- TO DO: Copy out every line of the following items that contains the string "pressure". Treat uppercase and lowercase letters as distinct.

- RECORDS FOR PROCESSING:

((

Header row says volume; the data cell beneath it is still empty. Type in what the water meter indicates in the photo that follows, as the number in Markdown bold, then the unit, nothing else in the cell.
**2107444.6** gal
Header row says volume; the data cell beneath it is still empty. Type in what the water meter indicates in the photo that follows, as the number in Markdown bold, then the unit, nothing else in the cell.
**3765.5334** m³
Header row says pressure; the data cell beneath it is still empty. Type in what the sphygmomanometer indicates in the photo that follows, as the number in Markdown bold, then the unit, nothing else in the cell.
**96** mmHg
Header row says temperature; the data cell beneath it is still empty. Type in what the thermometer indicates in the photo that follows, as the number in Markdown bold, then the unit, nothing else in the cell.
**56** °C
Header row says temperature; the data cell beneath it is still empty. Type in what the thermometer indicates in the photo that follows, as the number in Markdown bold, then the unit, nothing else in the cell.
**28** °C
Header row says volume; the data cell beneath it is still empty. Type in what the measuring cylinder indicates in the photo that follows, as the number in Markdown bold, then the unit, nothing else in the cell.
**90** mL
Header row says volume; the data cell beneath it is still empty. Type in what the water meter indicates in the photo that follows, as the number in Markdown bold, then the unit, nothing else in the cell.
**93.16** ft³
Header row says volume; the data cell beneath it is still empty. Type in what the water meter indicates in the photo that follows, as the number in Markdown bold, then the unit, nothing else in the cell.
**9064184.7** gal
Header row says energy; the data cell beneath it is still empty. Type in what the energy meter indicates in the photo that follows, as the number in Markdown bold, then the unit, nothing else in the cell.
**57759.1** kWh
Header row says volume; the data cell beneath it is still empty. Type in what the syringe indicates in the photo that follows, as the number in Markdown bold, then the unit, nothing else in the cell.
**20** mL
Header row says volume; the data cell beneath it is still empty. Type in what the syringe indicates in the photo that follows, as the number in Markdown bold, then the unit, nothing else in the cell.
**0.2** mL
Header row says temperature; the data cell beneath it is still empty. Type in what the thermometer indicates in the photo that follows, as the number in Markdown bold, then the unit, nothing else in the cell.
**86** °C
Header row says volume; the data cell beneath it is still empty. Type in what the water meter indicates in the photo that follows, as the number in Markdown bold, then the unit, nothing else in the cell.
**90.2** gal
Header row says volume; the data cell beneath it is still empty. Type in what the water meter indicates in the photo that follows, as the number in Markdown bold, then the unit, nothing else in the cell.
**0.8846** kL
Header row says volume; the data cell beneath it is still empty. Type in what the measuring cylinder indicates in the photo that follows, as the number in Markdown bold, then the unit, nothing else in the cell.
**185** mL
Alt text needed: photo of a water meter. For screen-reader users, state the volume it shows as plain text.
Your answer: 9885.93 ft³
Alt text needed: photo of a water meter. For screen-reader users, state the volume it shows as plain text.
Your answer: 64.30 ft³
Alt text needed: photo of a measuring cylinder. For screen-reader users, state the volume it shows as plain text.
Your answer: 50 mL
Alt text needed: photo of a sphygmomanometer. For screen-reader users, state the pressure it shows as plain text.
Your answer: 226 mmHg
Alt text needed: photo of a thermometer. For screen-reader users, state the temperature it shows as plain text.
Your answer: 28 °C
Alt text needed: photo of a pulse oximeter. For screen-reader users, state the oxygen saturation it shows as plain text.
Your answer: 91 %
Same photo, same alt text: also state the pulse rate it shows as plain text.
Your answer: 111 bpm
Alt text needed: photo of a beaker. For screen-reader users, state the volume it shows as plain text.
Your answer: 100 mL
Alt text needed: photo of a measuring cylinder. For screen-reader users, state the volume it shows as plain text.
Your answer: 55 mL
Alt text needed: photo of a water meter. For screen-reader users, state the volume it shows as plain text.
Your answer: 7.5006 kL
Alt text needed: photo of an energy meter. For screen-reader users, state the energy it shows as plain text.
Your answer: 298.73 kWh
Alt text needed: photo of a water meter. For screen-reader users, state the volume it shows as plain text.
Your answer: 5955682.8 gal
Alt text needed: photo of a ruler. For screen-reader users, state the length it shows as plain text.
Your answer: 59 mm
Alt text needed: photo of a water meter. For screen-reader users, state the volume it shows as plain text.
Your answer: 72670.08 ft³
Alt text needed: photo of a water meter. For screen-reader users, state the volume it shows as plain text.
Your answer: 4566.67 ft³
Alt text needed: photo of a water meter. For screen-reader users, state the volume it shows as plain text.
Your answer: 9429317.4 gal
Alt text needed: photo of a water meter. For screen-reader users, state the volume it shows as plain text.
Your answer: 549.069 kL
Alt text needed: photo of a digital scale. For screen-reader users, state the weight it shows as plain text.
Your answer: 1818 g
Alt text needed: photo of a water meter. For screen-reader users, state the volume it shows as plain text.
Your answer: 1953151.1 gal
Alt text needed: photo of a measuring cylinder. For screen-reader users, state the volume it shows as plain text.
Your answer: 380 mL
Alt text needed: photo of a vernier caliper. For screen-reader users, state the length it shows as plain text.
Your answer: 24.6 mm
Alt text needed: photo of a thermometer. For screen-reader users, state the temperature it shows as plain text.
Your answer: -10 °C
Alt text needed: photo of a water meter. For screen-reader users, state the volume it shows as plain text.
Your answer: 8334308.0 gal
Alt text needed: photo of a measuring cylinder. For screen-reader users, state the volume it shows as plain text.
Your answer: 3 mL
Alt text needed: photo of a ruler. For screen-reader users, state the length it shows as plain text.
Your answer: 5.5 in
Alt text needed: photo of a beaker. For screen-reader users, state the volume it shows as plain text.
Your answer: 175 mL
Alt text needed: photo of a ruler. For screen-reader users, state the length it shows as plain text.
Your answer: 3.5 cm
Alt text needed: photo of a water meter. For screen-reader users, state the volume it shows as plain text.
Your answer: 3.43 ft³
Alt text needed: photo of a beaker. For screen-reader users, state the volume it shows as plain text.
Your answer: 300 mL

))

- EXERCISE ANSWER:
Header row says pressure; the data cell beneath it is still empty. Type in what the sphygmomanometer indicates in the photo that follows, as the number in Markdown bold, then the unit, nothing else in the cell.
Alt text needed: photo of a sphygmomanometer. For screen-reader users, state the pressure it shows as plain text.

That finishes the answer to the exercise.